I don't know how extensive a study you did to estimate the 2% efficiency figure, but it may well be worthwhile to do a fairly detailed study, if you have not already, to evaluate the efficiency for a number of different contaminated areas so that you have a good handle on what value you should use. Such evaluations would include the direct in-situ measurements with the probe(s) of interest along with an independent evaluation of the activity being viewed. This may require removing part of the surface material to perform laboratory analyses of the 131I content.

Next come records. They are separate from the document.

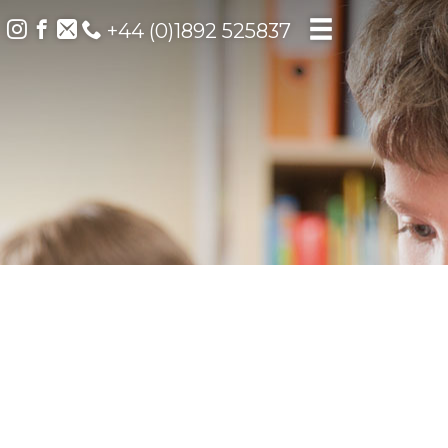
+44 (0)1892 525837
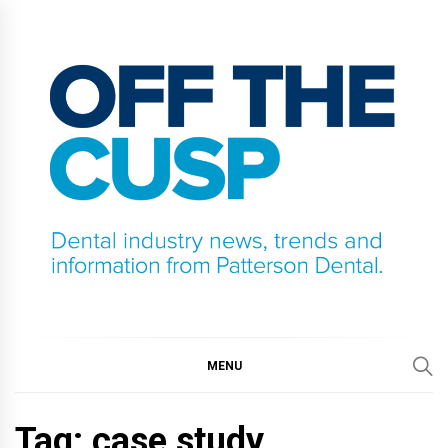
Skip
to
content
OFF THE CUSP
DENTAL INDUSTRY NEWS, TRENDS AND
INFORMATION FROM PATTERSON DENTAL.
MENU
Tag:
case study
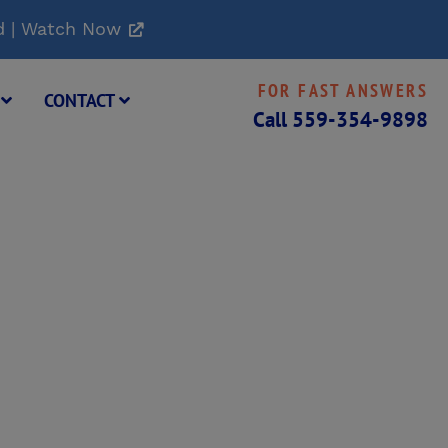
d | Watch Now
FOR FAST ANSWERS
G
CONTACT
Call
559-354-9898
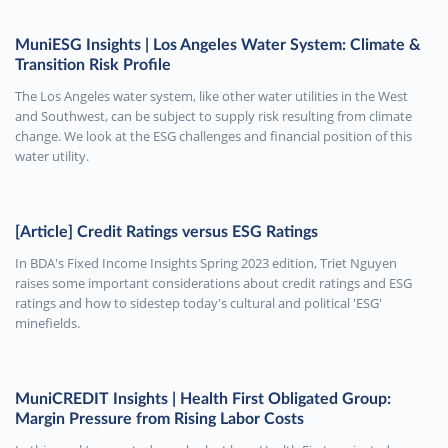
MuniESG Insights | Los Angeles Water System: Climate &
Transition Risk Profile
The Los Angeles water system, like other water utilities in the West
and Southwest, can be subject to supply risk resulting from climate
change. We look at the ESG challenges and financial position of this
water utility.
[Article] Credit Ratings versus ESG Ratings
In BDA's Fixed Income Insights Spring 2023 edition, Triet Nguyen
raises some important considerations about credit ratings and ESG
ratings and how to sidestep today's cultural and political 'ESG'
minefields.
MuniCREDIT Insights | Health First Obligated Group:
Margin Pressure from Rising Labor Costs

If you have confirmed that activity may be dispersed over relatively large areas, you should make measurements to evaluate the detector performance when in contact with a large area source vs. when the detector is moved away from the surface to a fixed distance, perhaps 1 cm, so that you can judge whether any increased sensitivity is adequate to meet your measurement needs. Keep in mind the possible advantage of using a larger-area beta detector to enhance sensitivity.
If your analyses show that instrumental methods are not sensitive enough to perform in-place surface-contamination surveys, you may be able to assess removable contamination through measurements of surface wipes. Such analyses could involve beta-counting of wipes in a laboratory low background system, such as a gas-flow proportional counter, or possibly gamma measurements in a NaI(Tl) well counter. You would then have to do independent assessments of the ratio of removable to fixed surface contamination so that, on the basis of a wipe analysis, you could estimate the total surface-contamination concentration. Such ratio analyses may require multiple samples of contaminated surface material to be removed and subjected to laboratory analyses to measure fixed activity to demonstrate what is a proper ratio to apply. If you have large areas to survey, wipe sampling is not a very satisfactory method to use because of the much greater expenditure of manpower, time, and money required to do thorough surveys compared to in-place instrumental measurements of contamination.
Finally, if you demonstrate that meaningful measurements cannot be made, you and/or your management may want to consider whether the 16.7 Bq per 100 cm2 level that you are using can be adjusted upwards. Such action would likely have to be based on an analysis that demonstrates that the dose impact of raising the surface-contamination limit would be acceptable to you and to regulators and possibly to other interested or involved individuals or groups.
Good luck as you attempt to work through your measurement problems.